I’m leaving my estate equally to my children, and named one daughter as my executor. What will she have to do? I own IRAs, stocks and bonds and two houses.

Your executor’s job is to administer your estate — paying your bills, filing your tax returns, managing your investments — until it’s settled. You can make her job easier by leaving her a list of all your financial accounts and important documents and where to find them. One of the most important is the original copy of your will. (Your heirs would have to jump through legal hoops to persuade the probate court to accept another copy.)

Be sure to include the number of your safe deposit box and where to find the key, and the names and telephone numbers of your lawyer, tax accountant, and any other financial advisers.

After the probate court has authorized your executor to carry out your will’s instructions, she’ll open a bank account for your estate. She’ll transfer the accounts that were in your sole name and have no designated beneficiaries into the new estate account. She’ll write checks on that account to pay the estate’s bills, taxes and administrative expenses. When the estate is settled — in other words, after all the bills are paid and the houses have been sold — she’ll distribute the estate account balance in equal shares to herself and her siblings.

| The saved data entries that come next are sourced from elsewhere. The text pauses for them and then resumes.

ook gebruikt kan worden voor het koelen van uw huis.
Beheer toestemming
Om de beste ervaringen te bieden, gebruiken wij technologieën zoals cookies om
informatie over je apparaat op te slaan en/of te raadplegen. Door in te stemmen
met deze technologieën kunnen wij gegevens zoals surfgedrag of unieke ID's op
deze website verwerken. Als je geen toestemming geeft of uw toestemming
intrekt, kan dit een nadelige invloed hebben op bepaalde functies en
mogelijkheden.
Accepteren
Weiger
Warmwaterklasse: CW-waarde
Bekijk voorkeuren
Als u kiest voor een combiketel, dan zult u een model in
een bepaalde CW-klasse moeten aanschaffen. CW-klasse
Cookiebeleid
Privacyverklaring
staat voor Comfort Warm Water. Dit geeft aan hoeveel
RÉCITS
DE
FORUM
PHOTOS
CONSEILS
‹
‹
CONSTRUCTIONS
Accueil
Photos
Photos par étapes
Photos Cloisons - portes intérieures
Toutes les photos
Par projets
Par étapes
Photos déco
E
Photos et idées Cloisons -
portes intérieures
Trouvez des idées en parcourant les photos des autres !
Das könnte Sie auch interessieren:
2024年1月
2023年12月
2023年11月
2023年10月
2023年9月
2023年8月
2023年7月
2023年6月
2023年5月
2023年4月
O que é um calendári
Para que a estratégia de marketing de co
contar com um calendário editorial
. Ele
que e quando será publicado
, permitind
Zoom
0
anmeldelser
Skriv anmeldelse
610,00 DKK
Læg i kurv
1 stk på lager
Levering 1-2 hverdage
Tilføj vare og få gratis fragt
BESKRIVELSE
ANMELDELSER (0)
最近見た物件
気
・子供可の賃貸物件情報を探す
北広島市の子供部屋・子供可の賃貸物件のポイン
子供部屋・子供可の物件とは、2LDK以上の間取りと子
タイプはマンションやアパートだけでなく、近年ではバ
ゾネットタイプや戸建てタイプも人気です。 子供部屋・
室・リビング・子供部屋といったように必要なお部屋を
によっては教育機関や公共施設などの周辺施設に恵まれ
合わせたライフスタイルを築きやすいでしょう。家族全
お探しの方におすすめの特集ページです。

Your executor isn’t in charge of assets that have designated beneficiaries or that you owned jointly with another person. They don’t go into your estate account. The financial institutions that hold your beneficiary-designated and jointly owned accounts will transfer them to the named beneficiaries and surviving joint owners on presentation of your death certificate.

THE BOTTOM LINE

Make sure your executor can easily locate your financial accounts and important documents.